Home Health ICD-9/ICD-10 Alert

READER QUESTIONS

Reader questions were reviewed by Lynda Dilts-Benson, RN, CCM, CRRN, CRNAC, LHRM, HCS-D, a consultant with Reingruber & Co. in St. Petersburg, FL.

Take The Stress Out Of Coding For Fractures

Q: We admitted a patient for physical therapy after an insufficiency fracture of the pelvis. I know we plan to use V57.1 (Other physical therapy) as the primary diagnosis, but where do I find the code for the fracture?

A: An insufficiency fracture is a type of stress fracture, so generally look to 733.95 (Stress fracture of other bone). Insufficiency fractures often occur in patients with osteoporosis (typically a 733.0x [Osteoporosis] code), so you may be able to report this code as well, if documentation supports this code.

You might be tempted to report this as a pathologic fracture (733.1x) because this stress fracture results from normal or physiologic stress on a weakened bone, but technically it is a stress fracture. If you have any doubt, ask the physician for a more specific diagnosis.


When Do You Code The Underlying Alzheimer's?

Q: We have a number of Alzheimer's patients. When is Alzheimer's disease an  appropriate primary diagnosis?
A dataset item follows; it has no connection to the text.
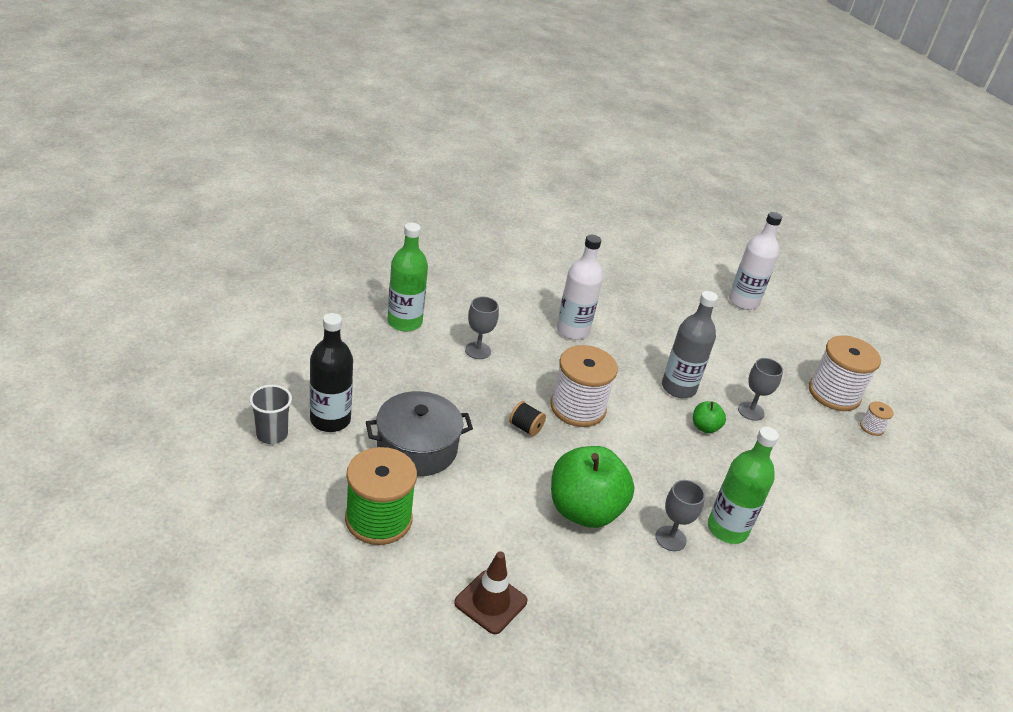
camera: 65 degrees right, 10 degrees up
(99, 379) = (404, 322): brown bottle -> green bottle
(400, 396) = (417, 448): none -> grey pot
A: To make this determination, you must identify the most intensive services you are providing in the home. If your plan of care focuses on Alzheimer's in general - such as educating the caregiver or family about the stages and progression of the disease process, safety, medication effects or side effects, what to report to the physician, emergency procedures, or ways to promote and maintain function for as long as possible - you are primarily addressing the Alzheimer's. In this case you can use the Alzheimer code as primary.

But if you are primarily treating a decubitus ulcer for a bedridden Alzheimer's patient, or are monitoring the patient's congestive heart failure, the Alzheimer's is not the main reason for home care, so it should not be the primary diagnosis. Instead, here you would code the decubitus or the heart failure.



Stop Searching For A Pain Management Code

Q: What code do you use when the primary reason for home care is pain management?

A: If the primary reason for home care is pain management, then you need to code where the pain is and what is causing it. Any underlying conditions should also be included, as well as any surgical aftercare issues, if they exist. If the patient is receiving palliative services, which include pain management as the primary function, then be sure to include V66.7 (Encounter for palliative care), making sure that you code first the underlying disease, as well as where the pain is.


Consider Symptom Codes A Last Resort

Q: Could you give me some examples of when we would use a symptom code in home care?

A: Symptom codes are only used when a physician has not made a definitive diagnosis. For example, if a patient has had an alteration in their mental status, but there is no diagnosis of Alzheimer's disease or any other form of dementia, delirium, etc., then you would code just the altered mental status.

Another example: If you have been given a referral to admit a patient to home health services for back pain, and there is not a definitive diagnosis in the record by the time the OASIS is due, or the physician has not completed the diagnostic procedures to specify the diagnosis behind the pain, then you would code the back pain.

If you have used a symptom code and later receive a documented diagnosis, you can wait until the next scheduled OASIS to change the diagnosis codes.




How To Code Iron Overload

Q: We are seeing a patient at home for daily subcutaneous infusions of Desferal as a treatment for chronic iron overload. How would I code this?

A: Chronic iron overload is also known as hemochromatosis. Look in your coding manual under iron storage disease or iron metabolism. These terms lead you to  275.0 (Disorders of iron metabolism), which includes hemochromatosis.


Is V58.67 Primary?

Q: If I'm caring for an insulin-dependent diabetic patient whose Type II diabetes is uncontrolled, should I use V58.67 (Long-term [current] use of insulin) as a primary or secondary diagnosis?

A: The fact that the patient is on insulin is not the reason for the health care encounter, says Sue Bowman with the American Health Information Management Association in Chicago, so you would use V58.67 only as a secondary diagnosis. The underlying diabetes would be coded first, she instructs.
 
If the patient has uncontrolled Type II diabetes, the code to use is 250.x2, with the fourth digit specifying whether the diabetes is uncomplicated or has manifestations - for example, 250.02 (Diabetes mellitus, without mention of complication, Type II or unspecified type, uncontrolled) or 250.12 (Diabetes with ketoacidosis, Type II or unspecified type, uncontrolled). Be sure the physician has stated that the diabetes is uncontrolled before you code it that way, experts say.